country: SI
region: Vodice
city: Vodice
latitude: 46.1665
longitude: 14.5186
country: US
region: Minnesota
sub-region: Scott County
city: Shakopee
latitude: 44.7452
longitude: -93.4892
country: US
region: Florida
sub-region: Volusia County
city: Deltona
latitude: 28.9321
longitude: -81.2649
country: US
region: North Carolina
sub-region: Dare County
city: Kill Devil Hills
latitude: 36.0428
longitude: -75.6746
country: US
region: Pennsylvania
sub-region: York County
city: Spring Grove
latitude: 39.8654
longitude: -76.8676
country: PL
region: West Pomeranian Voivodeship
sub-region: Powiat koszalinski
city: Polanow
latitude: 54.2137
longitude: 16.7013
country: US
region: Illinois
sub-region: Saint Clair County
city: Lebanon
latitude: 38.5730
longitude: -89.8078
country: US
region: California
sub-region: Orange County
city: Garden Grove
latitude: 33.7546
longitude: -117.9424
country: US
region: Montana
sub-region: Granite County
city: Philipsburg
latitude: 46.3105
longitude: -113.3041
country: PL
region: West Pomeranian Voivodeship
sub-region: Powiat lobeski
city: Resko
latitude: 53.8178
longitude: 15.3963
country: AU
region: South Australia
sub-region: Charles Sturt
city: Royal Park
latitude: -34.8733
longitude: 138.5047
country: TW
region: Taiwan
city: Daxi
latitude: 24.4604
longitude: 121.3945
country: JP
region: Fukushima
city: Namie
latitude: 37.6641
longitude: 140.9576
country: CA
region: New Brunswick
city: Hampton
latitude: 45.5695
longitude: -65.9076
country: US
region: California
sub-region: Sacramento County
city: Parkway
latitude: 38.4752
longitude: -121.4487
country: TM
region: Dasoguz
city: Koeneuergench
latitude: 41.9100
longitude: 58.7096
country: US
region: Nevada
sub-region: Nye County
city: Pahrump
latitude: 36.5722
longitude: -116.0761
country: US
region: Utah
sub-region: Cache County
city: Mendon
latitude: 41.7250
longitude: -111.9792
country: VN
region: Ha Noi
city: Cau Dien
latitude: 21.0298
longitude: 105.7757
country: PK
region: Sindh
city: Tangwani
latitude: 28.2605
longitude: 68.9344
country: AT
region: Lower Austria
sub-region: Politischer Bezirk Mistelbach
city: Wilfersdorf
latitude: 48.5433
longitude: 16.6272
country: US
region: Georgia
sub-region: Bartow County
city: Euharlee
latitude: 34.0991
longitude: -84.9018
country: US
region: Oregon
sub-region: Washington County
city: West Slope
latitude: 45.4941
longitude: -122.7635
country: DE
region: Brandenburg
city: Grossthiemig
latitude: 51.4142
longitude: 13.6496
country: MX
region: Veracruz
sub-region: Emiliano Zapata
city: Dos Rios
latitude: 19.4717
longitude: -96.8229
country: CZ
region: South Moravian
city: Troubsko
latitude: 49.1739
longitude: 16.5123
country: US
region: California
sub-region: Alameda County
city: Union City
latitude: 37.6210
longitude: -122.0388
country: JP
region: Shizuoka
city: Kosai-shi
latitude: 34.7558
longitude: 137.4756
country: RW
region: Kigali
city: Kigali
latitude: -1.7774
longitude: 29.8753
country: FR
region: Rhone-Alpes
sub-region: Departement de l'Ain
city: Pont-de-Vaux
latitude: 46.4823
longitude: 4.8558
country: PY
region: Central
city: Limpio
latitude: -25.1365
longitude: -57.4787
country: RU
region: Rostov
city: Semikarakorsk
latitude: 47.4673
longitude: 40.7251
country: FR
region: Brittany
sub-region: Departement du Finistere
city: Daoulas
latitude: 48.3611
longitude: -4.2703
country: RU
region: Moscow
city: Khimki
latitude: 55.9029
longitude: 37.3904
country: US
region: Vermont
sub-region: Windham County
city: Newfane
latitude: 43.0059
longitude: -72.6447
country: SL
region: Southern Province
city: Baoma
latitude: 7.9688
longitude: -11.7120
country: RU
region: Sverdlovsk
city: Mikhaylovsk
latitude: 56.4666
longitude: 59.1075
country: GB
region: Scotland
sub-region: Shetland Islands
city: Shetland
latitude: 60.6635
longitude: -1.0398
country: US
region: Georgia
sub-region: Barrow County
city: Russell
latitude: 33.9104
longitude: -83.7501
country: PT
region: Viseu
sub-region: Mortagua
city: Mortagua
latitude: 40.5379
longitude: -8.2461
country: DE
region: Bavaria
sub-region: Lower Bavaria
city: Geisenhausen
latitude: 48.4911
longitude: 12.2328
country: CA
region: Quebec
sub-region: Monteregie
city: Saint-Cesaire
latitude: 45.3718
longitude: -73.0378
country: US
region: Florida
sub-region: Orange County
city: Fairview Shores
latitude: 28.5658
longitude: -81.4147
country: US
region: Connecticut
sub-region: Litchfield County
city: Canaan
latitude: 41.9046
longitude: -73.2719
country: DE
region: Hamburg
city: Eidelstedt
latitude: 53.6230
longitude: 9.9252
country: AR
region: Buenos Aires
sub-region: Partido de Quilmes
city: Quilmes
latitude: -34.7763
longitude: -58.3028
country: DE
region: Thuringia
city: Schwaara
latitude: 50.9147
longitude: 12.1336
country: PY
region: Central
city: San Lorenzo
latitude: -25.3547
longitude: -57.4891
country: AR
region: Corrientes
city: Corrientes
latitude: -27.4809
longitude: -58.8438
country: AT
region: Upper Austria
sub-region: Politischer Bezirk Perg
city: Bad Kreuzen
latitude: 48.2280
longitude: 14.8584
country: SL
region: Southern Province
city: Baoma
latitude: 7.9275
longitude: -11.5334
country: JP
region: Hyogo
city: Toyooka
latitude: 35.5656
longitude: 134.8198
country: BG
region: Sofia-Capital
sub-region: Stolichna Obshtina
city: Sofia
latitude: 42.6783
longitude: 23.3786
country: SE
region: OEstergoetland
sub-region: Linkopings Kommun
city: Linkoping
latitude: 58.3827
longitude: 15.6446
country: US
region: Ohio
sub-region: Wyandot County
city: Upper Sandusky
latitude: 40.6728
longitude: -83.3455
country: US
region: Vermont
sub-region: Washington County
::::::
__Task description__:
Rewrite all the lines of the entries above as one numbered list, leaving out any blank lines.

__Response__:
1. country: SI
2. region: Vodice
3. city: Vodice
4. latitude: 46.1665
5. longitude: 14.5186
6. country: US
7. region: Minnesota
8. sub-region: Scott County
9. city: Shakopee
10. latitude: 44.7452
11. longitude: -93.4892
12. country: US
13. region: Florida
14. sub-region: Volusia County
15. city: Deltona
16. latitude: 28.9321
17. longitude: -81.2649
18. country: US
19. region: North Carolina
20. sub-region: Dare County
21. city: Kill Devil Hills
22. latitude: 36.0428
23. longitude: -75.6746
24. country: US
25. region: Pennsylvania
26. sub-region: York County
27. city: Spring Grove
28. latitude: 39.8654
29. longitude: -76.8676
30. country: PL
31. region: West Pomeranian Voivodeship
32. sub-region: Powiat koszalinski
33. city: Polanow
34. latitude: 54.2137
35. longitude: 16.7013
36. country: US
37. region: Illinois
38. sub-region: Saint Clair County
39. city: Lebanon
40. latitude: 38.5730
41. longitude: -89.8078
42. country: US
43. region: California
44. sub-region: Orange County
45. city: Garden Grove
46. latitude: 33.7546
47. longitude: -117.9424
48. country: US
49. region: Montana
50. sub-region: Granite County
51. city: Philipsburg
52. latitude: 46.3105
53. longitude: -113.3041
54. country: PL
55. region: West Pomeranian Voivodeship
56. sub-region: Powiat lobeski
57. city: Resko
58. latitude: 53.8178
59. longitude: 15.3963
60. country: AU
61. region: South Australia
62. sub-region: Charles Sturt
63. city: Royal Park
64. latitude: -34.8733
65. longitude: 138.5047
66. country: TW
67. region: Taiwan
68. city: Daxi
69. latitude: 24.4604
70. longitude: 121.3945
71. country: JP
72. region: Fukushima
73. city: Namie
74. latitude: 37.6641
75. longitude: 140.9576
76. country: CA
77. region: New Brunswick
78. city: Hampton
79. latitude: 45.5695
80. longitude: -65.9076
81. country: US
82. region: California
83. sub-region: Sacramento County
84. city: Parkway
85. latitude: 38.4752
86. longitude: -121.4487
87. country: TM
88. region: Dasoguz
89. city: Koeneuergench
90. latitude: 41.9100
91. longitude: 58.7096
92. country: US
93. region: Nevada
94. sub-region: Nye County
95. city: Pahrump
96. latitude: 36.5722
97. longitude: -116.0761
98. country: US
99. region: Utah
100. sub-region: Cache County
101. city: Mendon
102. latitude: 41.7250
103. longitude: -111.9792
104. country: VN
105. region: Ha Noi
106. city: Cau Dien
107. latitude: 21.0298
108. longitude: 105.7757
109. country: PK
110. region: Sindh
111. city: Tangwani
112. latitude: 28.2605
113. longitude: 68.9344
114. country: AT
115. region: Lower Austria
116. sub-region: Politischer Bezirk Mistelbach
117. city: Wilfersdorf
118. latitude: 48.5433
119. longitude: 16.6272
120. country: US
121. region: Georgia
122. sub-region: Bartow County
123. city: Euharlee
124. latitude: 34.0991
125. longitude: -84.9018
126. country: US
127. region: Oregon
128. sub-region: Washington County
129. city: West Slope
130. latitude: 45.4941
131. longitude: -122.7635
132. country: DE
133. region: Brandenburg
134. city: Grossthiemig
135. latitude: 51.4142
136. longitude: 13.6496
137. country: MX
138. region: Veracruz
139. sub-region: Emiliano Zapata
140. city: Dos Rios
141. latitude: 19.4717
142. longitude: -96.8229
143. country: CZ
144. region: South Moravian
145. city: Troubsko
146. latitude: 49.1739
147. longitude: 16.5123
148. country: US
149. region: California
150. sub-region: Alameda County
151. city: Union City
152. latitude: 37.6210
153. longitude: -122.0388
154. country: JP
155. region: Shizuoka
156. city: Kosai-shi
157. latitude: 34.7558
158. longitude: 137.4756
159. country: RW
160. region: Kigali
161. city: Kigali
162. latitude: -1.7774
163. longitude: 29.8753
164. country: FR
165. region: Rhone-Alpes
166. sub-region: Departement de l'Ain
167. city: Pont-de-Vaux
168. latitude: 46.4823
169. longitude: 4.8558
170. country: PY
171. region: Central
172. city: Limpio
173. latitude: -25.1365
174. longitude: -57.4787
175. country: RU
176. region: Rostov
177. city: Semikarakorsk
178. latitude: 47.4673
179. longitude: 40.7251
180. country: FR
181. region: Brittany
182. sub-region: Departement du Finistere
183. city: Daoulas
184. latitude: 48.3611
185. longitude: -4.2703
186. country: RU
187. region: Moscow
188. city: Khimki
189. latitude: 55.9029
190. longitude: 37.3904
191. country: US
192. region: Vermont
193. sub-region: Windham County
194. city: Newfane
195. latitude: 43.0059
196. longitude: -72.6447
197. country: SL
198. region: Southern Province
199. city: Baoma
200. latitude: 7.9688
201. longitude: -11.7120
202. country: RU
203. region: Sverdlovsk
204. city: Mikhaylovsk
205. latitude: 56.4666
206. longitude: 59.1075
207. country: GB
208. region: Scotland
209. sub-region: Shetland Islands
210. city: Shetland
211. latitude: 60.6635
212. longitude: -1.0398
213. country: US
214. region: Georgia
215. sub-region: Barrow County
216. city: Russell
217. latitude: 33.9104
218. longitude: -83.7501
219. country: PT
220. region: Viseu
221. sub-region: Mortagua
222. city: Mortagua
223. latitude: 40.5379
224. longitude: -8.2461
225. country: DE
226. region: Bavaria
227. sub-region: Lower Bavaria
228. city: Geisenhausen
229. latitude: 48.4911
230. longitude: 12.2328
231. country: CA
232. region: Quebec
233. sub-region: Monteregie
234. city: Saint-Cesaire
235. latitude: 45.3718
236. longitude: -73.0378
237. country: US
238. region: Florida
239. sub-region: Orange County
240. city: Fairview Shores
241. latitude: 28.5658
242. longitude: -81.4147
243. country: US
244. region: Connecticut
245. sub-region: Litchfield County
246. city: Canaan
247. latitude: 41.9046
248. longitude: -73.2719
249. country: DE
250. region: Hamburg
251. city: Eidelstedt
252. latitude: 53.6230
253. longitude: 9.9252
254. country: AR
255. region: Buenos Aires
256. sub-region: Partido de Quilmes
257. city: Quilmes
258. latitude: -34.7763
259. longitude: -58.3028
260. country: DE
261. region: Thuringia
262. city: Schwaara
263. latitude: 50.9147
264. longitude: 12.1336
265. country: PY
266. region: Central
267. city: San Lorenzo
268. latitude: -25.3547
269. longitude: -57.4891
270. country: AR
271. region: Corrientes
272. city: Corrientes
273. latitude: -27.4809
274. longitude: -58.8438
275. country: AT
276. region: Upper Austria
277. sub-region: Politischer Bezirk Perg
278. city: Bad Kreuzen
279. latitude: 48.2280
280. longitude: 14.8584
281. country: SL
282. region: Southern Province
283. city: Baoma
284. latitude: 7.9275
285. longitude: -11.5334
286. country: JP
287. region: Hyogo
288. city: Toyooka
289. latitude: 35.5656
290. longitude: 134.8198
291. country: BG
292. region: Sofia-Capital
293. sub-region: Stolichna Obshtina
294. city: Sofia
295. latitude: 42.6783
296. longitude: 23.3786
297. country: SE
298. region: OEstergoetland
299. sub-region: Linkopings Kommun
300. city: Linkoping
301. latitude: 58.3827
302. longitude: 15.6446
303. country: US
304. region: Ohio
305. sub-region: Wyandot County
306. city: Upper Sandusky
307. latitude: 40.6728
308. longitude: -83.3455
309. country: US
310. region: Vermont
311. sub-region: Washington County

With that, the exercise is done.